Sergeant Candy Cornman, who oversees the Columbia Police Department's downtown unit, agreed the department is already overloaded without having to inspect bars as well.

"Anytime you add additonal chores to someone and not having the experience that the ATC has with dealing with that, the additional workload has been somewhat of a challenge for my unit," Corman said.

The numbers show Columbia isn't the only city struggling to enforce alcohol laws.

In 2007 and 2008, the ATC had 41 agents and issued 1,953 summonses around the state, but in the past two years, the ATC has issued just 113.

2010 Budget Cuts

A records request also shows the ATC has become less aggressive in its pursuit of enforcement. In 2007-2008, the ATC dismissed just 81 of its more than 3,000 regulatory violations, but in 2011-2012, following budget cuts, it dismissed 418 of its 2,000 violations.

The severity of the ATC's punishments also decreased. In 2007-2008, the ATC suspended or revoked 537 licenses, but in 2011-2012, there were only 153 suspensions or revoked licenses.

Revenue from fines, all of which went to public education in the county where the violation occurred, decreased as well.
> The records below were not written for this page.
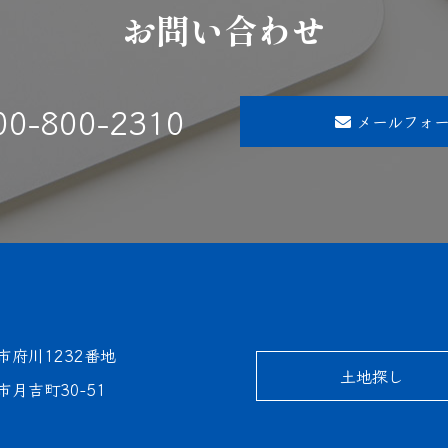
お問い合わせ
00-800-2310
メールフォ
市府川1232番地
土地探し
月吉町30-51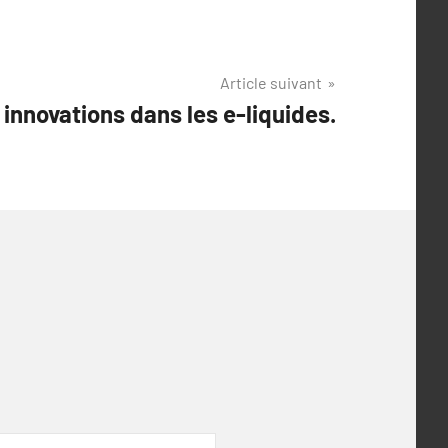
Article suivant
innovations dans les e-liquides.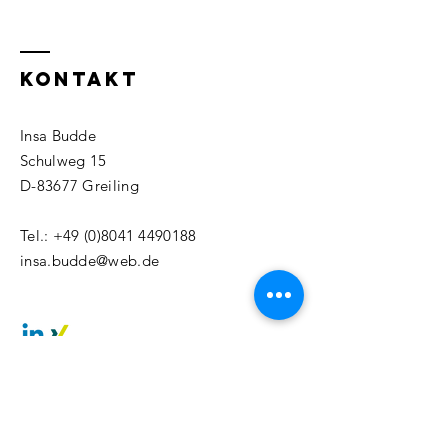
KONTAKT
Insa Budde
Schulweg 15
D-83677 Greiling
Tel.:
+49 (0)8041 4490188
insa.budde@web.de
Namen eingeben *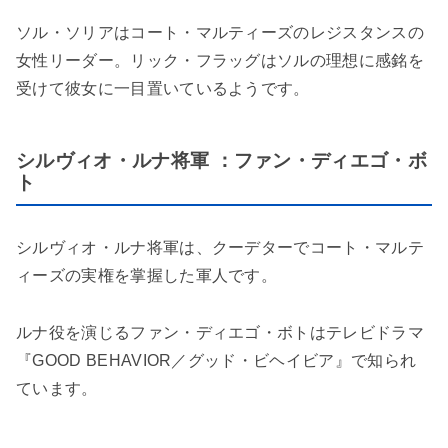
ソル・ソリアはコート・マルティーズのレジスタンスの
女性リーダー。リック・フラッグはソルの理想に感銘を
受けて彼女に一目置いているようです。
シルヴィオ・ルナ将軍 ：ファン・ディエゴ・ボ
ト
シルヴィオ・ルナ将軍は、クーデターでコート・マルテ
ィーズの実権を掌握した軍人です。
ルナ役を演じるファン・ディエゴ・ボトはテレビドラマ
『GOOD BEHAVIOR／グッド・ビヘイビア』で知られ
ています。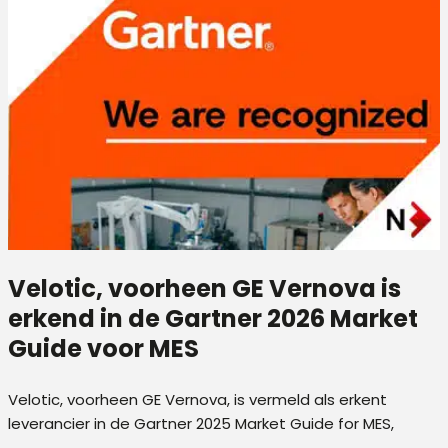
Velotic, voorheen GE Vernova is
erkend in de Gartner 2026 Market
Guide voor MES
ty
Velotic, voorheen GE Vernova, is vermeld als erkent
leverancier in de Gartner 2025 Market Guide for MES,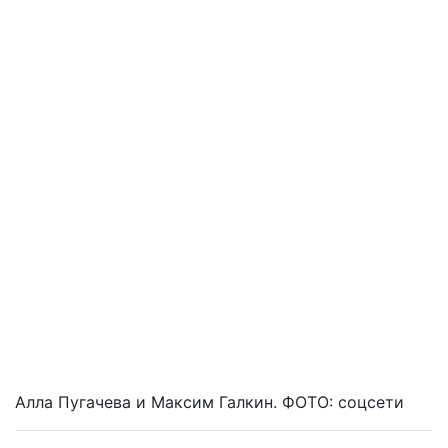
Алла Пугачева и Максим Галкин. ФОТО: соцсети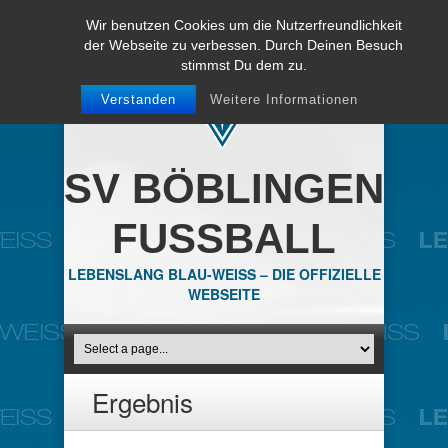
Wir benutzen Cookies um die Nutzerfreundlichkeit
der Webseite zu verbessen. Durch Deinen Besuch
stimmst Du dem zu.
Verstanden
Weitere Informationen
SV BÖBLINGEN
FUSSBALL
LEBENSLANG BLAU-WEISS – DIE OFFIZIELLE
WEBSEITE
Ergebnis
Not including dismissed cases, the ATC issued $314,600 in fines in 2011-2012, less than half of the $643,600 in fines in 2007-2008.

Fines by ATC

Those numbers don't include individual tickets, which, unlike business tickets, were handled at a county level instead of statewide.

The former agents who spoke to KOMU 8 News, who have almost 25 years of experience combined, said that the average agent would issue roughly 125 tickets a year, with an average individual fine of $200. At that rate, 60 agents would generate roughly $1.5 million toward public education for counties around the state. With eight agents, that number would drop to $200,000.
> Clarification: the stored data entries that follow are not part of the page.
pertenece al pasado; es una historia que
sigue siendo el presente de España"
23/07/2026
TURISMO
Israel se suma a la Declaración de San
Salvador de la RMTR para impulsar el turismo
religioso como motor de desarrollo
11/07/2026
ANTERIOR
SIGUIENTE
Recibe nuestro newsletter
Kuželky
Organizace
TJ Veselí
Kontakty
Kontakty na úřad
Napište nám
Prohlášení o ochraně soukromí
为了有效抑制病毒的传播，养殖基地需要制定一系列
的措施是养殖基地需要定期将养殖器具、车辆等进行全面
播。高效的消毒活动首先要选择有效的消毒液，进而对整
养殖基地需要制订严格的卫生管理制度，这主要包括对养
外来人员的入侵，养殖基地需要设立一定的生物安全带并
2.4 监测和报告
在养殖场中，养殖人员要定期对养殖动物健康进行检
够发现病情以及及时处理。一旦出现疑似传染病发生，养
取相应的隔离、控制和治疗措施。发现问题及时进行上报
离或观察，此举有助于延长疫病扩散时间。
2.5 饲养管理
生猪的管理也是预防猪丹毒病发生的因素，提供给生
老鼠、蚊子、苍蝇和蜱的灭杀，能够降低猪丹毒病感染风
But the former agents say the department has changed the hours the agents work to keep them from issuing as many fines and violations.

"We had 40 hours a week that we worked," said the anonymous source. "We dictated how it was. Our work week started on Friday. It ended on Thursday, so we were out during peak times."

But now, he says, agents don't work when people are actually out drinking.

"Towards the end there, we did the same hours they do now, which is 8-4:30 p.m., the former agent said. "They just wanted us to push papers, go ahead and generate the revenue [from licenses and taxes], but don't do the enforcement that goes with it."

Both former agents said some violations that can be handled without going out in the field are going overlooked.

Advertising special drink prices is illegal under Missouri law, but just a quick glance over tweets from popular bars in Columbia revealed more than 30 advertising violations worth up to $30,000.That's money that would go to Columbia Public Schools if anyone enforced them.

"There's nobody out here looking," the anonymous agent said. "There's nobody out here checking to find out what's going."

Most violations are misdemeanors, which carries a maximum fine of $1,000. But the agents say that's not enough to get violators to stop.

"If you're making an extra 40 or 50,000 a year involving underage drinkers and you're only going to get fined $500 or $1,000 a year, where's the incentive or the deterrent to stop," Zinn said.

The other former agent said, "You really can't exceed the $1,000. But what you can do is enhance with the fact of ‘Ok, you got fined a thousand, but you're getting 30-day suspension with it.'"

Whatever the punishment might be, the former agents who spoke to KOMU 8 News said it will be tough to be effective if no one is there to enforce the law.